Please give back each line below unchanged; none of the pictures should appear.

• [Provided information]:
__________________________________________________

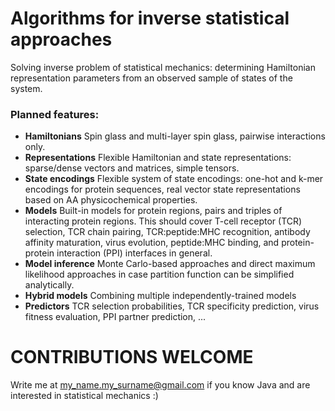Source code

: # Algorithms for inverse statistical approaches

Solving inverse problem of statistical mechanics: determining Hamiltonian representation parameters from an observed sample of states of the system.

### Planned features:

* **Hamiltonians** Spin glass and multi-layer spin glass, pairwise interactions only.
* **Representations** Flexible Hamiltonian and state representations: sparse/dense vectors and matrices, simple tensors.
* **State encodings** Flexible system of state encodings: one-hot and k-mer encodings for protein sequences, real vector state representations based on AA physicochemical properties.
* **Models** Built-in models for protein regions, pairs and triples of interacting protein regions. This should cover T-cell receptor (TCR) selection, TCR chain pairing, TCR:peptide:MHC recognition, antibody affinity maturation, virus evolution, peptide:MHC binding, and protein-protein interaction (PPI) interfaces in general.
* **Model inference** Monte Carlo-based approaches and direct maximum likelihood approaches in case partition function can be simplified analytically.
* **Hybrid models** Combining multiple independently-trained models
* **Predictors** TCR selection probabilities, TCR specificity prediction, virus fitness evaluation, PPI partner prediction, ...

# CONTRIBUTIONS WELCOME

Write me at my_name.my_surname@gmail.com if you know Java and are interested in statistical mechanics :)
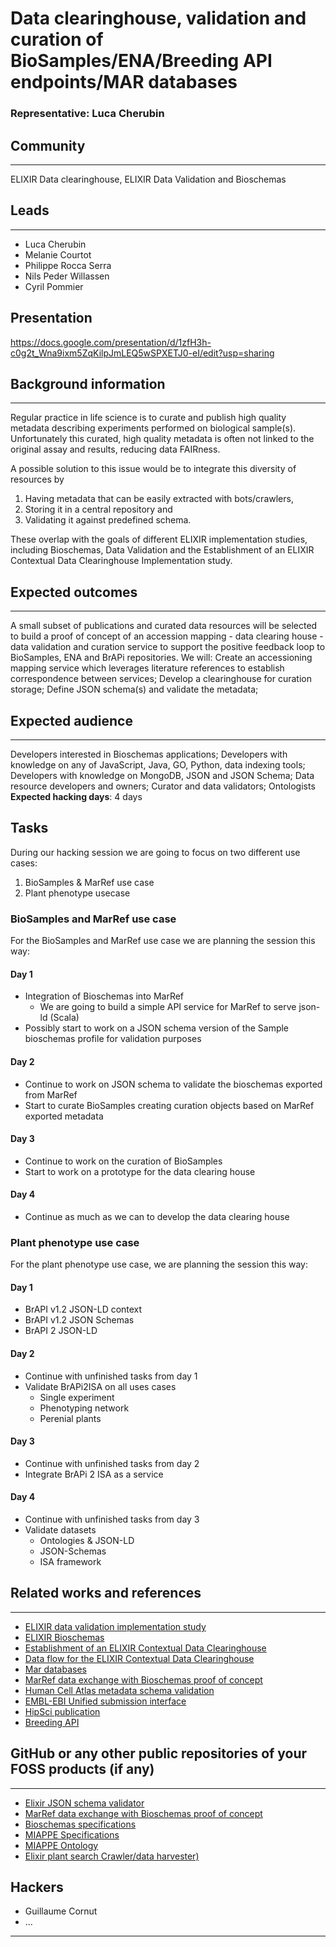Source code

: # Data clearinghouse, validation and curation of BioSamples/ENA/Breeding API endpoints/MAR databases

### Representative: Luca Cherubin

## Community
---

ELIXIR Data clearinghouse, ELIXIR Data Validation and Bioschemas

## Leads
---
- Luca Cherubin
- Melanie Courtot
- Philippe Rocca Serra
- Nils Peder Willassen
- Cyril Pommier 

## Presentation
https://docs.google.com/presentation/d/1zfH3h-c0g2t_Wna9ixm5ZqKilpJmLEQ5wSPXETJ0-eI/edit?usp=sharing

## Background information
---
Regular practice in life science is to curate and publish high quality metadata describing experiments performed on biological sample(s).
Unfortunately this curated, high quality metadata is often not linked to the original assay and results, reducing data FAIRness.

A possible solution to this issue would be to integrate this diversity of resources by
1. Having metadata that can be easily extracted with bots/crawlers, 
2. Storing it in a central repository and
3. Validating it against predefined schema. 

These overlap with the goals of different ELIXIR implementation studies, including Bioschemas, Data Validation and the Establishment of an ELIXIR Contextual Data Clearinghouse Implementation study.

## Expected outcomes
---

A small subset of publications and curated data resources will be selected to build a proof of concept of an accession mapping - data clearing house - data validation and curation service to support the positive feedback loop to BioSamples, ENA and BrAPi repositories. 
We will:
Create an accessioning mapping service which leverages literature references to establish correspondence between services; Develop a clearinghouse for curation storage; Define JSON schema(s) and validate the metadata;

## Expected audience
---

Developers interested in Bioschemas applications;
Developers with knowledge on any of JavaScript, Java, GO, Python, data indexing tools;
Developers with knowledge on MongoDB, JSON and JSON Schema;
Data resource developers and owners;
Curator and data validators;
Ontologists
**Expected hacking days**: 4 days

## Tasks
During our hacking session we are going to focus on two different use cases:
1. BioSamples & MarRef use case
2. Plant phenotype usecase

### BioSamples and MarRef use case
For the BioSamples and MarRef use case we are planning the session this way:

#### Day 1
- Integration of Bioschemas into MarRef 
    - We are going to build a simple API service for MarRef to serve json-ld (Scala)
- Possibly start to work on a JSON schema version of the Sample bioschemas profile for validation purposes
    
#### Day 2
- Continue to work on JSON schema to validate the bioschemas exported from MarRef
- Start to curate BioSamples creating curation objects based on MarRef exported metadata

#### Day 3
- Continue to work on the curation of BioSamples
- Start to work on a prototype for the data clearing house

#### Day 4
- Continue as much as we can to develop the data clearing house

### Plant phenotype use case
For the plant phenotype use case, we are planning the session this way:

#### Day 1
- BrAPI v1.2 JSON-LD context 
- BrAPI v1.2 JSON Schemas 
- BrAPI 2 JSON-LD

#### Day 2
- Continue with unfinished tasks from day 1
- Validate BrAPi2ISA on all uses cases
  - Single experiment
  - Phenotyping network
  - Perenial plants

#### Day 3
- Continue with unfinished tasks from day 2
- Integrate BrAPi 2 ISA as a service

#### Day 4
- Continue with unfinished tasks from day 3
- Validate datasets 
  - Ontologies & JSON-LD
  - JSON-Schemas
  - ISA framework

## Related works and references
---

- [ELIXIR data validation implementation study](https://www.elixir-europe.org/about-us/implementation-studies/data-validation-2018)
- [ELIXIR Bioschemas](http://bioschemas.org/)
- [Establishment of an ELIXIR Contextual Data Clearinghouse](https://www.elixir-europe.org/news/new-portfolio-implementation-studies-selected-data-platform)
- [Data flow for the ELIXIR Contextual Data Clearinghouse](https://docs.google.com/drawings/d/1olEoapldmrJDfTRomHeCFdpxhJknJ7GFJO-WEMYzp5Y/edit)
- [Mar databases](https://mmp.sfb.uit.no/databases/)
- [MarRef data exchange with Bioschemas proof of concept](https://github.com/EBIBioSamples/bioschemas_marref_demo)
- [Human Cell Atlas metadata schema validation](https://github.com/HumanCellAtlas/ingest-validator)
- [EMBL-EBI Unified submission interface](https://github.com/EMBL-EBI-SUBS/json-schema-validator)
- [HipSci publication](https://www.ebi.ac.uk/biostudies/studies/S-BSST16) 
- [Breeding API](https://www.brapi.org)

## GitHub or any other public repositories of your FOSS products (if any)
---
- [Elixir JSON schema validator](https://github.com/elixir-europe/json-schema-validator)
- [MarRef data exchange with Bioschemas proof of concept](https://github.com/EBIBioSamples/bioschemas_marref_demo)
- [Bioschemas specifications](https://github.com/BioSchemas/specifications)
- [MIAPPE Specifications](https://github.com/MIAPPE/MIAPPE/tree/v1.1-rfc)
- [MIAPPE Ontology](https://github.com/MIAPPE/MIAPPE-ontology)
- [Elixir plant search Crawler/data harvester)](https://github.com/elixir-europe/plant-brapi-etl-data-lookup-gnpis)

## Hackers
- Guillaume Cornut
- ...
---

__________________________________________________

• [Solution to this problem]:
Source code

: # Algorithms for inverse statistical approaches

Solving inverse problem of statistical mechanics: determining Hamiltonian representation parameters from an observed sample of states of the system.

### Planned features:

* **Hamiltonians** Spin glass and multi-layer spin glass, pairwise interactions only.
* **Representations** Flexible Hamiltonian and state representations: sparse/dense vectors and matrices, simple tensors.
* **State encodings** Flexible system of state encodings: one-hot and k-mer encodings for protein sequences, real vector state representations based on AA physicochemical properties.
* **Models** Built-in models for protein regions, pairs and triples of interacting protein regions. This should cover T-cell receptor (TCR) selection, TCR chain pairing, TCR:peptide:MHC recognition, antibody affinity maturation, virus evolution, peptide:MHC binding, and protein-protein interaction (PPI) interfaces in general.
* **Model inference** Monte Carlo-based approaches and direct maximum likelihood approaches in case partition function can be simplified analytically.
* **Hybrid models** Combining multiple independently-trained models
* **Predictors** TCR selection probabilities, TCR specificity prediction, virus fitness evaluation, PPI partner prediction, ...

# CONTRIBUTIONS WELCOME

Write me at my_name.my_surname@gmail.com if you know Java and are interested in statistical mechanics :)
Source code

: # Data clearinghouse, validation and curation of BioSamples/ENA/Breeding API endpoints/MAR databases

### Representative: Luca Cherubin

## Community
---

ELIXIR Data clearinghouse, ELIXIR Data Validation and Bioschemas

## Leads
---
- Luca Cherubin
- Melanie Courtot
- Philippe Rocca Serra
- Nils Peder Willassen
- Cyril Pommier 

## Presentation
https://docs.google.com/presentation/d/1zfH3h-c0g2t_Wna9ixm5ZqKilpJmLEQ5wSPXETJ0-eI/edit?usp=sharing

## Background information
---
Regular practice in life science is to curate and publish high quality metadata describing experiments performed on biological sample(s).
Unfortunately this curated, high quality metadata is often not linked to the original assay and results, reducing data FAIRness.

A possible solution to this issue would be to integrate this diversity of resources by
1. Having metadata that can be easily extracted with bots/crawlers, 
2. Storing it in a central repository and
3. Validating it against predefined schema. 

These overlap with the goals of different ELIXIR implementation studies, including Bioschemas, Data Validation and the Establishment of an ELIXIR Contextual Data Clearinghouse Implementation study.

## Expected outcomes
---

A small subset of publications and curated data resources will be selected to build a proof of concept of an accession mapping - data clearing house - data validation and curation service to support the positive feedback loop to BioSamples, ENA and BrAPi repositories. 
We will:
Create an accessioning mapping service which leverages literature references to establish correspondence between services; Develop a clearinghouse for curation storage; Define JSON schema(s) and validate the metadata;

## Expected audience
---

Developers interested in Bioschemas applications;
Developers with knowledge on any of JavaScript, Java, GO, Python, data indexing tools;
Developers with knowledge on MongoDB, JSON and JSON Schema;
Data resource developers and owners;
Curator and data validators;
Ontologists
**Expected hacking days**: 4 days

## Tasks
During our hacking session we are going to focus on two different use cases:
1. BioSamples & MarRef use case
2. Plant phenotype usecase

### BioSamples and MarRef use case
For the BioSamples and MarRef use case we are planning the session this way:

#### Day 1
- Integration of Bioschemas into MarRef 
    - We are going to build a simple API service for MarRef to serve json-ld (Scala)
- Possibly start to work on a JSON schema version of the Sample bioschemas profile for validation purposes
    
#### Day 2
- Continue to work on JSON schema to validate the bioschemas exported from MarRef
- Start to curate BioSamples creating curation objects based on MarRef exported metadata

#### Day 3
- Continue to work on the curation of BioSamples
- Start to work on a prototype for the data clearing house

#### Day 4
- Continue as much as we can to develop the data clearing house

### Plant phenotype use case
For the plant phenotype use case, we are planning the session this way:

#### Day 1
- BrAPI v1.2 JSON-LD context 
- BrAPI v1.2 JSON Schemas 
- BrAPI 2 JSON-LD

#### Day 2
- Continue with unfinished tasks from day 1
- Validate BrAPi2ISA on all uses cases
  - Single experiment
  - Phenotyping network
  - Perenial plants

#### Day 3
- Continue with unfinished tasks from day 2
- Integrate BrAPi 2 ISA as a service

#### Day 4
- Continue with unfinished tasks from day 3
- Validate datasets 
  - Ontologies & JSON-LD
  - JSON-Schemas
  - ISA framework

## Related works and references
---

- [ELIXIR data validation implementation study](https://www.elixir-europe.org/about-us/implementation-studies/data-validation-2018)
- [ELIXIR Bioschemas](http://bioschemas.org/)
- [Establishment of an ELIXIR Contextual Data Clearinghouse](https://www.elixir-europe.org/news/new-portfolio-implementation-studies-selected-data-platform)
- [Data flow for the ELIXIR Contextual Data Clearinghouse](https://docs.google.com/drawings/d/1olEoapldmrJDfTRomHeCFdpxhJknJ7GFJO-WEMYzp5Y/edit)
- [Mar databases](https://mmp.sfb.uit.no/databases/)
- [MarRef data exchange with Bioschemas proof of concept](https://github.com/EBIBioSamples/bioschemas_marref_demo)
- [Human Cell Atlas metadata schema validation](https://github.com/HumanCellAtlas/ingest-validator)
- [EMBL-EBI Unified submission interface](https://github.com/EMBL-EBI-SUBS/json-schema-validator)
- [HipSci publication](https://www.ebi.ac.uk/biostudies/studies/S-BSST16) 
- [Breeding API](https://www.brapi.org)

## GitHub or any other public repositories of your FOSS products (if any)
---
- [Elixir JSON schema validator](https://github.com/elixir-europe/json-schema-validator)
- [MarRef data exchange with Bioschemas proof of concept](https://github.com/EBIBioSamples/bioschemas_marref_demo)
- [Bioschemas specifications](https://github.com/BioSchemas/specifications)
- [MIAPPE Specifications](https://github.com/MIAPPE/MIAPPE/tree/v1.1-rfc)
- [MIAPPE Ontology](https://github.com/MIAPPE/MIAPPE-ontology)
- [Elixir plant search Crawler/data harvester)](https://github.com/elixir-europe/plant-brapi-etl-data-lookup-gnpis)

## Hackers
- Guillaume Cornut
- ...
---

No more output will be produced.